The extent to which BuzzFeed focuses attention on mobile is notable. City says that BuzzFeed has a dedicated team which they refer to as the “Mobile Island” which is paid to think about mobile all day. Beyond that, BuzzFeed has a dedicated editorial team and one that creates content for brands.

This year, City says that BuzzFeed has seen a shift in the social network they are seeing the most traffic from. Interestingly, Pinterest has supplanted Twitter as the top traffic-driver for the site, which they have gone to lengths to improve the ease of sharing from by making it so readers could Pin a photo with just one click. This has driven traffic from Pinterest up even higher.

BuzzFeed’s philosophy and theory about their wildly popular content BuzzFeed sees their community as the Bored At Work Network, or the BWN. This is, according to City, “bigger than BBC, CNN or any other traditional network” and “a decentralized network that enables media to go social if ordinary people enjoy sharing it.”

“We have this theory that great content finds its audience,” said City.

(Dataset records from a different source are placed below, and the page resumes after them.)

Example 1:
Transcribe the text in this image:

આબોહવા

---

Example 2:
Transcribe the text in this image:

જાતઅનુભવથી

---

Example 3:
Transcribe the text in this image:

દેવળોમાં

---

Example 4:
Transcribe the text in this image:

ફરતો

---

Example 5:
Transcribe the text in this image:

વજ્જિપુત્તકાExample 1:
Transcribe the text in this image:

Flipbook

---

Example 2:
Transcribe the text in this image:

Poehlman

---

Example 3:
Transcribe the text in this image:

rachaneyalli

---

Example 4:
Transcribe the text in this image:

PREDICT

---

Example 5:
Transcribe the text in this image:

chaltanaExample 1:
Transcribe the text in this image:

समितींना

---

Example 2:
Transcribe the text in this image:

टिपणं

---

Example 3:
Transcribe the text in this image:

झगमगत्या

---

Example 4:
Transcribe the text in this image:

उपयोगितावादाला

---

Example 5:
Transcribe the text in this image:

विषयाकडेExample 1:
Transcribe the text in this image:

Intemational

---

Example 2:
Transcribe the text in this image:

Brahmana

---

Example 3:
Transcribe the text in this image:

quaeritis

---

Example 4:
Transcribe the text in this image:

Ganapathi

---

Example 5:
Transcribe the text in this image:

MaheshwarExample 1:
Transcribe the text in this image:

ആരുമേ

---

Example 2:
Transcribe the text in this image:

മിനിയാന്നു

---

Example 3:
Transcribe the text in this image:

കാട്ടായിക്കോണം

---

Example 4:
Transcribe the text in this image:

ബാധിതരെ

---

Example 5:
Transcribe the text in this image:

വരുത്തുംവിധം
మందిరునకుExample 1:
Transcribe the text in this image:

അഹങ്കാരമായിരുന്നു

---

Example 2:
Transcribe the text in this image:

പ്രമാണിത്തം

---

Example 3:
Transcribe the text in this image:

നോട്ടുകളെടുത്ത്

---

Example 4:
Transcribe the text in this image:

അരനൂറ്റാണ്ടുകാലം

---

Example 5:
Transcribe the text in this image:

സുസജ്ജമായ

BuzzFeed certainly incorporates this mindset into their work with brands as well. City shares his concern that the shift in marketers’ digital budgets are behind the social shift. “There is definitely banner blindness out there.”

“We have this theory that great content finds its audience.”

“The funny thing is, people love brands […] they just don’t like to be advertised to,” City goes on to say. He shared a now-famous campaign that BuzzFeed collaborated on with Friskies, Dear Kitten, that City says basically broke the Internet.

BuzzFeed is seeing mobile video content increase in popularity by leaps. In just this past year, BuzzFeed’s video content has seen a jump in 140 million video views. This has spured the publication to create BuzzFeed Motion Pictures which City says “it will not be done in the traditional sense of Hollywood,” but focus on creating .gifs, 2 minute videos, and maybe some longer video in the future.

“Remember, if it doesn’t work on mobile, it doesn’t work,” said City in closing.